*** Source material

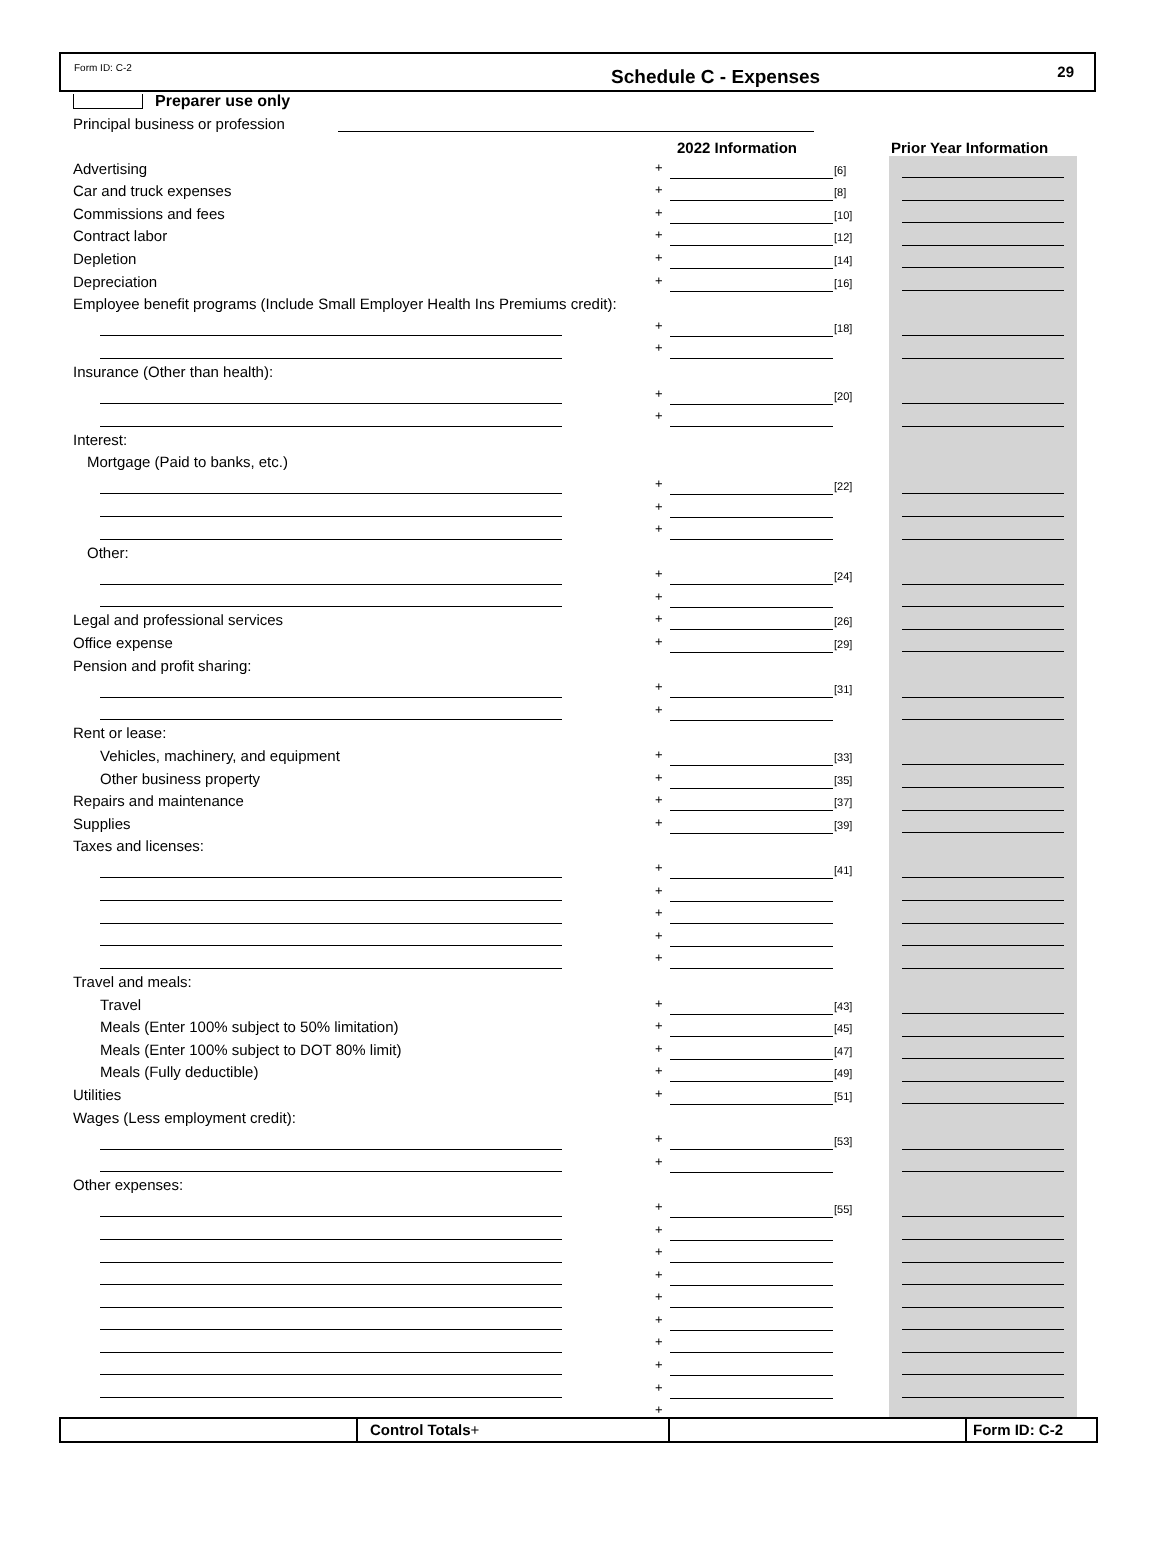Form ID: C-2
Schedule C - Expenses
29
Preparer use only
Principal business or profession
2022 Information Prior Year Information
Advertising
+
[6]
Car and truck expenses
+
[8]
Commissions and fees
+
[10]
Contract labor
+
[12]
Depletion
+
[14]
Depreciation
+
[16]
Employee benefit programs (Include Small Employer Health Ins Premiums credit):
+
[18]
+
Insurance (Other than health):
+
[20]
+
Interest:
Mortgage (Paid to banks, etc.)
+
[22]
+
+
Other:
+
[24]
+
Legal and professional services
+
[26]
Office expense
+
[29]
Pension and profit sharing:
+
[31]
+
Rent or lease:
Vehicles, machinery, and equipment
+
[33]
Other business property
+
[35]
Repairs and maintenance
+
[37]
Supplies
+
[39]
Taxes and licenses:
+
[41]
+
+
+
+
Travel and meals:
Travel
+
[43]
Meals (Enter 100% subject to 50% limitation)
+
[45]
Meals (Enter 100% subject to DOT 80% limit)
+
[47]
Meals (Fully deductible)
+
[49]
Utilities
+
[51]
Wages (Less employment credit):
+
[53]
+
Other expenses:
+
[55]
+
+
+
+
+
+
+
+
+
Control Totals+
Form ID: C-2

******

**What you are asked to do**
Copy out the entries exactly as they stand, omitting the images.

**Task output**
Form ID: C-2
Schedule C - Expenses
29
Preparer use only
Principal business or profession
2022 Information Prior Year Information
Advertising
+
[6]
Car and truck expenses
+
[8]
Commissions and fees
+
[10]
Contract labor
+
[12]
Depletion
+
[14]
Depreciation
+
[16]
Employee benefit programs (Include Small Employer Health Ins Premiums credit):
+
[18]
+
Insurance (Other than health):
+
[20]
+
Interest:
Mortgage (Paid to banks, etc.)
+
[22]
+
+
Other:
+
[24]
+
Legal and professional services
+
[26]
Office expense
+
[29]
Pension and profit sharing:
+
[31]
+
Rent or lease:
Vehicles, machinery, and equipment
+
[33]
Other business property
+
[35]
Repairs and maintenance
+
[37]
Supplies
+
[39]
Taxes and licenses:
+
[41]
+
+
+
+
Travel and meals:
Travel
+
[43]
Meals (Enter 100% subject to 50% limitation)
+
[45]
Meals (Enter 100% subject to DOT 80% limit)
+
[47]
Meals (Fully deductible)
+
[49]
Utilities
+
[51]
Wages (Less employment credit):
+
[53]
+
Other expenses:
+
[55]
+
+
+
+
+
+
+
+
+
Control Totals+
Form ID: C-2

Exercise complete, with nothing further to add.